We’ve been busily running a large performance study across clouds for the last few months, and although I’ve been learning immense things (how to setup and use Infiniband, and build applications and install drivers for new devices)! I haven’t taken any time to write anything down. Logically this makes sense, because a lot (most) of our findings belong in papers. But I did something fun last night, parallel but unrelated to the study, that I thought would be fun to share. Let’s start with a story.

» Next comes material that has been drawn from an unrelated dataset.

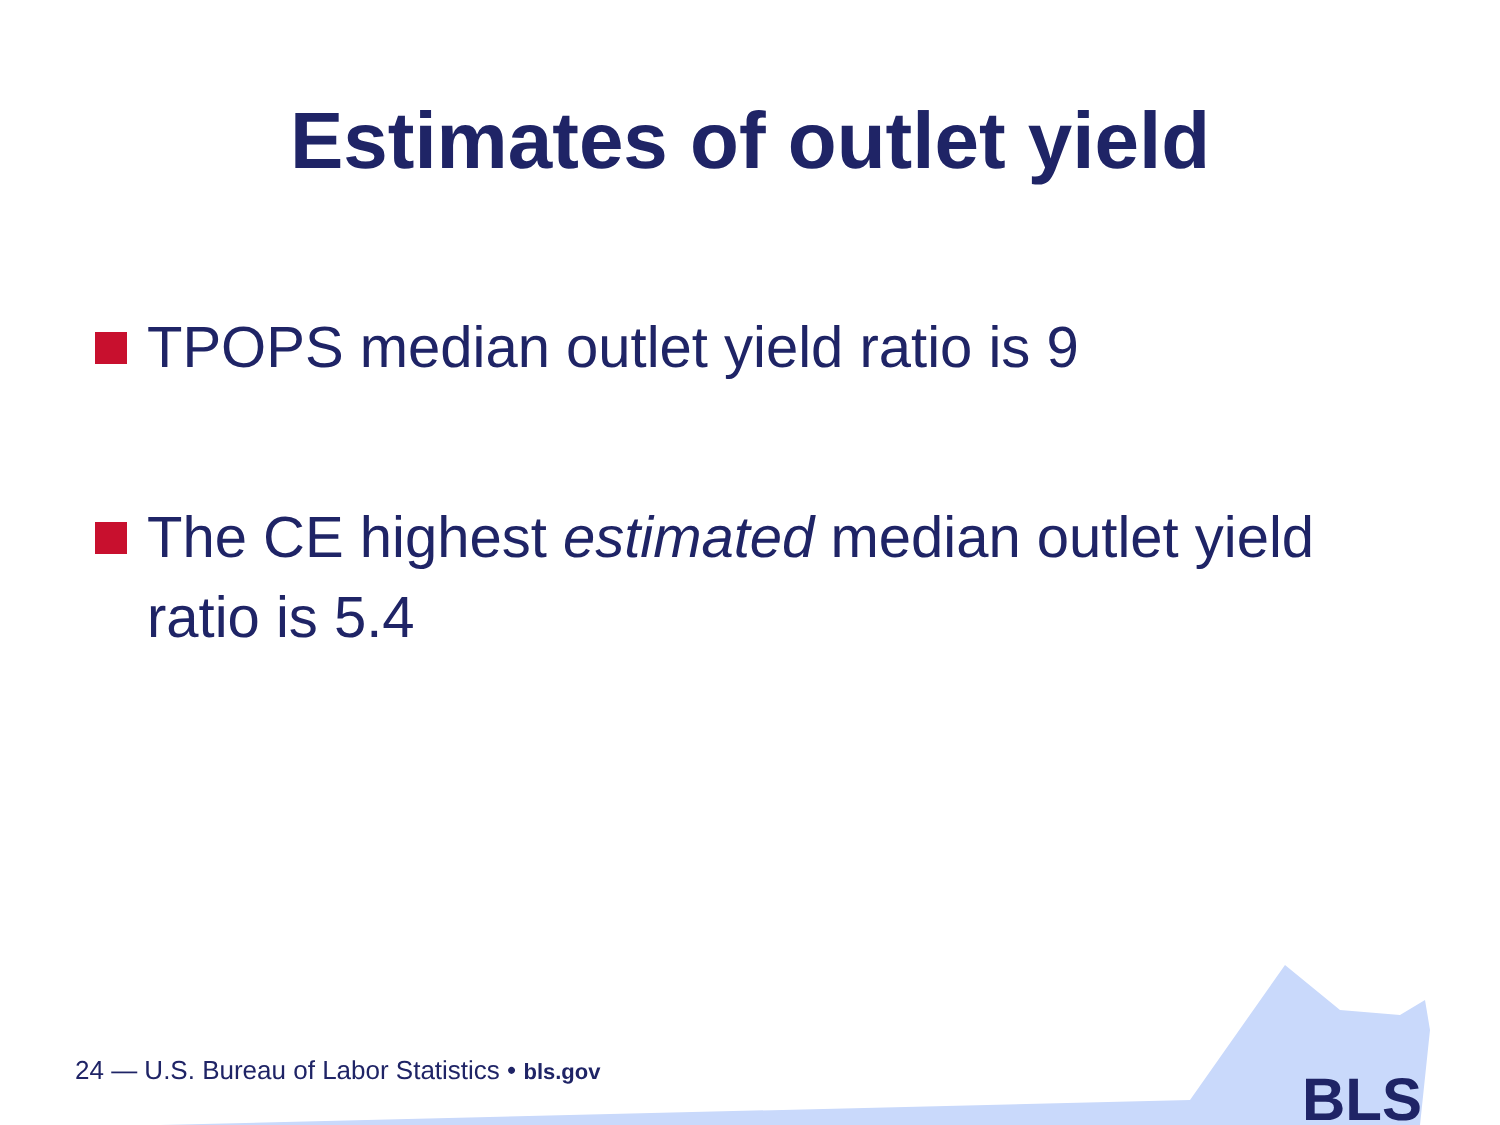Estimates of outlet yield
TPOPS median outlet yield ratio is 9
The CE highest estimated median outlet yield ratio is 5.4
24 — U.S. Bureau of Labor Statistics • bls.gov
BLS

V100 GPUs on Google Kubernetes

For our study, we needed to find a common GPU across clouds, and within our on-premises clusters. That turned out to be V100s. As I mentioned - these are “old” in the land of GPUs. A GPU from 7 years ago (2017) that is no longer in high demand is most definitely not going to be a focus for any cloud vendor. People won’t demand it as highly, so they can’t charge as much for it. While we had many different clouds and setups, one such setup turned out to warrant GPUs on Google Kubernetes Engine (GKE). When we tested earlier in the year the automated driver installers (provided via a daemonset) didn’t work, so I grabbed one on GitHub that seemed to do the trick. That installer stopped working a few months later when it was time to run the experiments. With some testing, we learned that using the “latest” version would work successfully to expose the devices! That looked like this:


time gcloud container clusters create gpu-cluster-32 \
    --threads-per-core=1 \
    --accelerator type=nvidia-tesla-v100,count=8,gpu-driver-version=latest \
    --num-nodes=32 \
    --machine-type=n1-standard-32 \
    --enable-gvnic \
    --network=mtu9k \
    --system-config-from-file=./system-config.yaml \
    --region=us-central1-a \
    --project=${GOOGLE_PROJECT} 

We had a working setup. All 8 GPU were being hit by applications, and (despite not having an OS bypass for connectivity) the results were OK.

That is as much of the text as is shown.